(Meta)Physical Education is a series about the lessons that Alex Tzelnic, a Zen practitioner, has learned while teaching gym at a Montessori school. You can read more of Tzelnic’s stories here. 

“Before I had studied Chan for 30 years, I saw mountains as mountains and rivers as rivers. When I arrived at a more intimate knowledge, I came to the point where I saw that mountains are not mountains, and rivers are not rivers. But now that I have got its very substance I am at rest. For it’s just that I see mountains once again as mountains, and rivers once again as rivers.”

—Qingyuan Weixin

As a kid I was no stranger to mountains and rivers. I remember exploring the land behind our house, the wooded hillside that lead down to the languidly swirling waters of the Assabet River. I remember our family trips to the White Mountains, the cold and wet day we hiked Mount Jefferson. On top we shivered and huddled together and ate sandwiches, engaging in the age-old tradition of marveling at how incredibly satisfying ordinary sandwiches can be on top of mountains. Despite the wind and rain, I remember a feeling of deep wonder and satisfaction.

I went to college on the fringe of the Adirondacks in Saratoga Springs, New York. Despite the bounty of nature surrounding us, I did not spend much time outdoors. I had succeeded in arriving at a more intimate knowledge. I could wax poetic on codependent origination and Hegelian dialectic, but mountains were no longer mountains. They were an abstraction, something I valued in theory and identified with through nostalgia but no longer sought. At that time, it seemed to me that I had already received what nature had to offer.

When I became a teacher I again found myself outdoors. As part of my role teaching gym, I hiked with my middle school students and accompanied them on their year-end camping trip. I remember waking up early to meditate, the crown of my head scraping the top of the tent, my sleeping bag folded under me like a zafu, the scent of last night’s campfire still lingering.
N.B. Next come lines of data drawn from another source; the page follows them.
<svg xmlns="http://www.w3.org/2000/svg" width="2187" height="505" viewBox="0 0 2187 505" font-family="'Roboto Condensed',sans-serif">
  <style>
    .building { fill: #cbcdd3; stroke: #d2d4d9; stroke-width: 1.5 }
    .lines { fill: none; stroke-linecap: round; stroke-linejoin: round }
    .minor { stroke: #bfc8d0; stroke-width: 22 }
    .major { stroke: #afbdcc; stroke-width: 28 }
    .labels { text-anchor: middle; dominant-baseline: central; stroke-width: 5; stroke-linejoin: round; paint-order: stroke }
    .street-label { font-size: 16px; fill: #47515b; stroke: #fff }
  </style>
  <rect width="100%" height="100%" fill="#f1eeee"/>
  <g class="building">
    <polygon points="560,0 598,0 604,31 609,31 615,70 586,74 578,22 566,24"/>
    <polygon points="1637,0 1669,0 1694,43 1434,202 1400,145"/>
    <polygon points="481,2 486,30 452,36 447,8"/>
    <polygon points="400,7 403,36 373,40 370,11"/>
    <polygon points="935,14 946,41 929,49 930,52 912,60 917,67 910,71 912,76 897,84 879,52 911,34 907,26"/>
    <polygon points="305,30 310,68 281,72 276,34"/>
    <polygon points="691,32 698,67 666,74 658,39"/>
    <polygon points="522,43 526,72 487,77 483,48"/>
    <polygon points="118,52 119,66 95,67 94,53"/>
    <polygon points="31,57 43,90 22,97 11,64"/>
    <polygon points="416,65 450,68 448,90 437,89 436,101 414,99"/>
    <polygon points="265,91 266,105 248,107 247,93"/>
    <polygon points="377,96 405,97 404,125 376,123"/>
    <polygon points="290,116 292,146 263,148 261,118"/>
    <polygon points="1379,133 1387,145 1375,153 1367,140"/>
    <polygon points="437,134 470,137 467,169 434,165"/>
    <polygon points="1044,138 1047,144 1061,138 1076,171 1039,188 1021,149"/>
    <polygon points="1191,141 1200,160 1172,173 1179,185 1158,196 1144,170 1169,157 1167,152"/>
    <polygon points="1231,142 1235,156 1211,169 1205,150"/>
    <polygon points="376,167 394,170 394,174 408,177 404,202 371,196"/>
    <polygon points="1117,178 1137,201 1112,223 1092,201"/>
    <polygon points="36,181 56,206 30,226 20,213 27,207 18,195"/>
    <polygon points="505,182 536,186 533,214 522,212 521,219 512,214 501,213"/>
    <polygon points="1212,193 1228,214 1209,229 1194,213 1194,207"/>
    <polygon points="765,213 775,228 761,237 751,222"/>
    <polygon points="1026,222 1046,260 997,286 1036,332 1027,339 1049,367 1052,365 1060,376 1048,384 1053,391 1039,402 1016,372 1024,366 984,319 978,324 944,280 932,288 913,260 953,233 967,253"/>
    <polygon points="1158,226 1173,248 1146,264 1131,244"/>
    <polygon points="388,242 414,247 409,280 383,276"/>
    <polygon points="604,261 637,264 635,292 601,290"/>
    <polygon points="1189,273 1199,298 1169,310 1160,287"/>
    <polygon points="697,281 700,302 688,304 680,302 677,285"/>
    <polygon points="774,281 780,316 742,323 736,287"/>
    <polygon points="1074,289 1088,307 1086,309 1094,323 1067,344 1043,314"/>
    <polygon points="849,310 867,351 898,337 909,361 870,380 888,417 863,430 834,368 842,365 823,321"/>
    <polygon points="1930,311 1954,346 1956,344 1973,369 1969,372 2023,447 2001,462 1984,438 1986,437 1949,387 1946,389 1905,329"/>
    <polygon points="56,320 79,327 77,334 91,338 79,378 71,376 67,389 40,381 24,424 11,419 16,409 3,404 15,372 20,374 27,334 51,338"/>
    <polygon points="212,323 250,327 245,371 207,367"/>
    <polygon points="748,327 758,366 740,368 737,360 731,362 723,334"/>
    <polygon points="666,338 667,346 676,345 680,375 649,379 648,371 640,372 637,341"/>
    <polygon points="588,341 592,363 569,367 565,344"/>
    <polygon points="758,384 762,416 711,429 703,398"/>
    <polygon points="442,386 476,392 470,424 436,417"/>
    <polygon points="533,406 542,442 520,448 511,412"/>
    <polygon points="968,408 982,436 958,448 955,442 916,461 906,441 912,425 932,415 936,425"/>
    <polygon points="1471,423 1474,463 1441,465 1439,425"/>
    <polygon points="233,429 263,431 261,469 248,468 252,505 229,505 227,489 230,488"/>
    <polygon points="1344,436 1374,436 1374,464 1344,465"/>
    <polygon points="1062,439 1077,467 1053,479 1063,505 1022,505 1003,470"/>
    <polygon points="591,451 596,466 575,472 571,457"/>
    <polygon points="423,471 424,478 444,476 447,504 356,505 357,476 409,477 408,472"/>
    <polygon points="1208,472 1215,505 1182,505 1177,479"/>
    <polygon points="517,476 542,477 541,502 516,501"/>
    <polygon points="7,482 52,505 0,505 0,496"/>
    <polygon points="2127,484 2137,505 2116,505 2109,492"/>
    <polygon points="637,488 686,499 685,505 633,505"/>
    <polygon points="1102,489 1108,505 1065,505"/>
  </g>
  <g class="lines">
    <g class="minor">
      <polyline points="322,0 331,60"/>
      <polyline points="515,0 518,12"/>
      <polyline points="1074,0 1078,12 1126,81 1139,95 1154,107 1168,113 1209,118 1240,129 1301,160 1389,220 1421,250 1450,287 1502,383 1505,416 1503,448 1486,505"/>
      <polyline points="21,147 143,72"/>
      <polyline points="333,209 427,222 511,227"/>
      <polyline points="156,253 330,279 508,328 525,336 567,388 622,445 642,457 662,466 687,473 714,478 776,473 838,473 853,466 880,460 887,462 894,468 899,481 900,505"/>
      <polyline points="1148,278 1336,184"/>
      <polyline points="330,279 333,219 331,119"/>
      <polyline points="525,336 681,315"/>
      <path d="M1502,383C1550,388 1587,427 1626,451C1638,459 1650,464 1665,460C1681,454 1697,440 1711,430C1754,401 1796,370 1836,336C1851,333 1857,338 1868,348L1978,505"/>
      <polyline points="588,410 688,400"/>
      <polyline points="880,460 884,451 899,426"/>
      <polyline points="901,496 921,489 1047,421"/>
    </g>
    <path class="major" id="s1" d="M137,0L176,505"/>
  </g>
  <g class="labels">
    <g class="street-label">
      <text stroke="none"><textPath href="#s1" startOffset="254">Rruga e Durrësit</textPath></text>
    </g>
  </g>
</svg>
One can study codependent origination for years and never advance beyond an academic understanding. Or one can cook breakfast on a campfire skillet and stink like bacon for eternity.

Sometimes practice is no longer practice. After years on the path, you begin to wonder if you’ll ever get to enjoy the view. You turn inward, practice becoming an abstraction, something you value but don’t necessarily want to engage in. It can be easier to identify as a practitioner than to actually practice. It is tempting, after so much time spent on the cushion, after years of knee-burning repetitiveness, to feel that you’ve arrived, that you’ve received what is on offer.

When I forget about the view and just sit, I literally come to my senses. A Zen teacher, cutting against the perception that life is short and everything must be attained immediately, once told me: “Life is long. Just do what you can in this moment, and the next.” When I stop worrying about what I can receive from practice, I might even engage in the age-old tradition of marveling at how satisfying ordinary breathing can be on top of zafus. In my best moments I recognize that this engagement with the present is always available—I might even see its very substance and be at rest. Being at rest does not mean stopping. It does not mean I have attained what is on offer. It means recognizing that the very act of seeking is an expression of wonder in the first place.

On our recent honeymoon, my wife and I spent four days hiking New Zealand’s Kepler Track. The weather reports were grim—rain and 55 mile per hour winds. At the shop where we rented rain gear, a young employee sipped his coffee and said soberly: “Heavy rain for the next few days. Wish I could helicopter out of here.”

It rained for three of the four days. We spent the second day of the trek traversing a ridge in a steady downpour, trying not to get blown off the mountain and listening to the squelch of our boots in the mud. Nothing was dry and everything hurt. We plodded on, questioning our decision with every heaving gust of wind.

“With no surroundings there can be no path, and with no path one cannot become free,” Gary Snyder wrote. Both the woods and the zafu are merely containers for exploration, providing a path, a context in which we can question. “We require that all things be mysterious and unexplorable, that land and sea be indefinitely wild, unsurveyed, and unfathomed by us because unfathomable. We can never have enough of nature,” Henry David Thoreau wrote. We return to nature again and again not for answers but to keep wondering.

We carefully made our way along the ridge with the path stretched before us, the mud track snaking through the clouds and disappearing in the mist ahead. The rain was so insistent that numerous waterfalls cropped up on the surrounding peaks, making it appear as if the mountains were weeping. We shivered and huddled together and despite the wind and the rain, we were overcome with a feeling of deep wonder and satisfaction. Staring at the unfathomable, it was impossible to know just what it was that we were receiving. All we seemed to know for sure was that mountains were mountains.